一階でインターホンの鳴る音がし、母さんがそれを出迎える。来客は家に入り、階段を上がって真っすぐこちらに向って来た。
「やっほ、緋山君。調子はどうかな?」
浅間がノックもせず部屋の扉を開けるなり、ずかずかと入り込んでくる。
「いやあれからまだ一日しか経ってないだろ。どうかなって言っても、相変わらず腕が動かな────」
なんだこれ?
「見せたいものがあってさ、急にごめんね?」
浅間は、手を繋いでいた小さい男の子を持ち上げて見せた。長い青髪の十歳ぐらいの少年だ。ものすごく不満げな顔をしている。
「……えーっと、お子さんですか?」
「先日産まれましたー!」
ボケに返してくれるのは嬉しいが説明が欲しい。まさか、もしや、その少年は…………。
「はは、あっはっはっはっは! ふふふ、あはははは!」
隣で笑いを堪えていたイグニスが耐えきれないとばかりに声を上げる。声をかけても笑うばかりで反応がない。しかし子供の正体を確信するには十分だった。
「……降ろせ」
「はいはい、どーぞご挨拶してねぇ」
浅間の子供に話しかける口調にさらに不機嫌さを増す少年。だが何を言い返すでもなく俯くだけだ。
「マーレだ。昨日は……すまなかった。あのような醜態を……しかもこんな姿に……」
少年となったマーレは不機嫌な理由は、敵に乗っ取られたばかりではなくこの姿が恥ずかしいというのもあるようだ。いつも着ている高貴な服もちゃんと子供用のサイズになっている。
「あ、朝起きたらこんなことに……ふふ、なっててぇ」
浅間は既にマーレの方に顔を向けようとしない。
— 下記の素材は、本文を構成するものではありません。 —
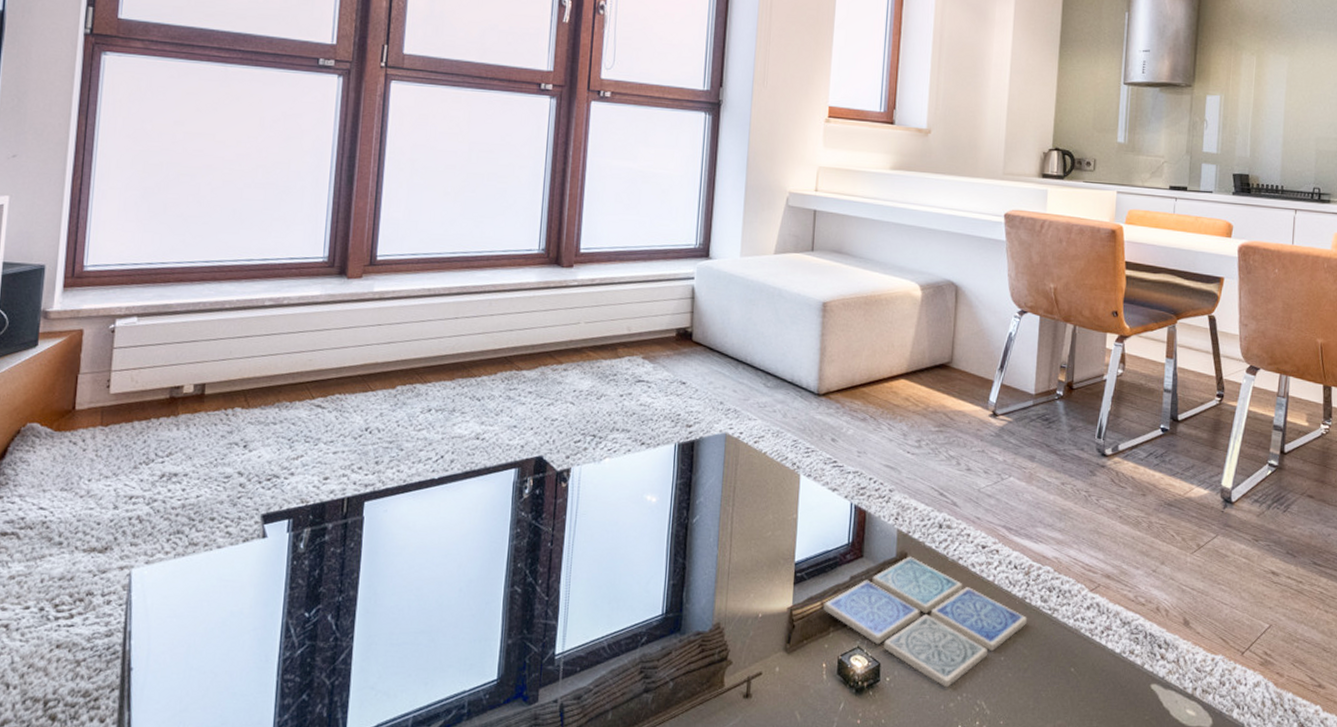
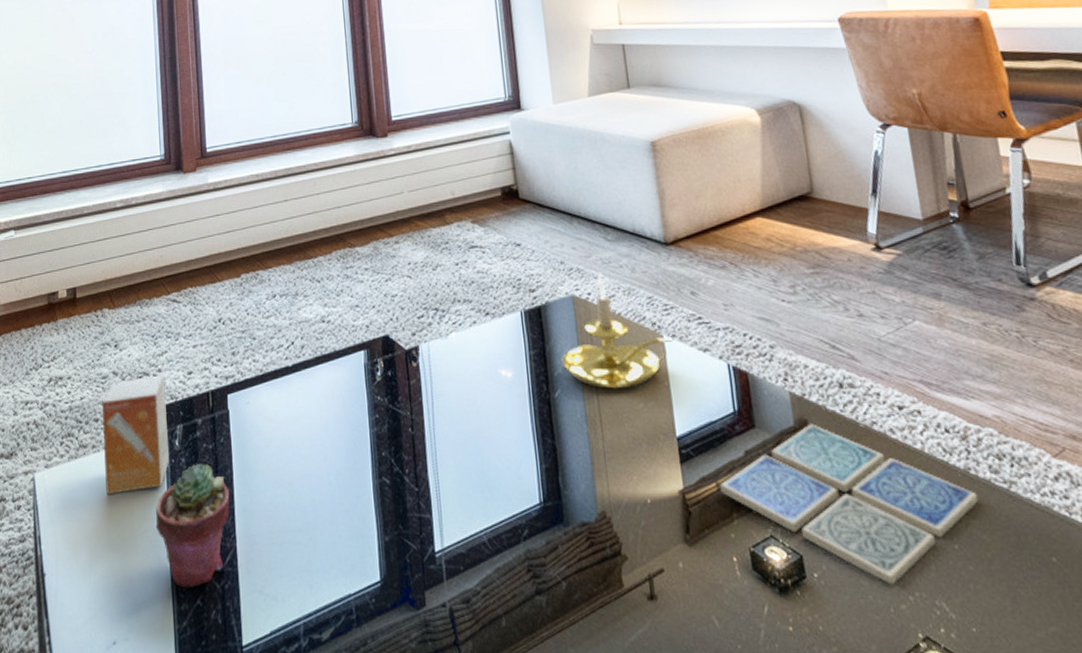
small box: none [214,478,297,593] -> present [102,375,169,495]
potted succulent: none [266,567,353,684] -> present [156,464,230,588]
candle holder: none [705,414,809,519] -> present [561,271,674,389]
が、震えているのと声の様子で笑いかけていることは明らかだ。
「……なんで子供になったんだ?」
思い切って本人に聞いてみる。
「敵に乗っ取られた時にな、乗っ取られた権能ごと切り落としたことでこうして中身の機能と共に外見も半分ほどになってしまった」
そんなことある? と言いたいところだが、実際こうなっている。上位者のことはよく分からないがそういうものか?
イグニスは変わらずベッドの上でひーひーと笑い転げている。
「イグニスに忠告などしておきながらこの様だ……。一歩間違えれば地球を殺すのは俺だった。この罪、俺が責任を取り消えるしか償えん……!」
「いやいや待て待て! そんな必要は無いって!」
マーレは本気だ。これまでになく萎れているし、放っておいたらマジで死ぬのではないだろうか。
「お前がいなくなったら浅間はどうするんだよ!? お前が責任取って死んだって、浅間が戦えなくなったらこっちは困るし、それは罪滅ぼしにならないぞ!?」
「むぅ……。緋山、お前は俺を許してくれるのか……」
落ち込んでるマーレをなんとか宥める。なんとか落ち着いてくれたようだ。
「ふふふ、いや、そうそう。私も気にしてないし、敵の罠にかかったのは同じだから……あははは!」
浅間も説得するが、笑ってしまっては逆効果ではないだろうか。
マーレの様子を窺うと、もう諦めたようにため息をつく。
「…………もう好きなだけ笑ってくれ」
俺は、彼の肩に手を置くことしかできなかった。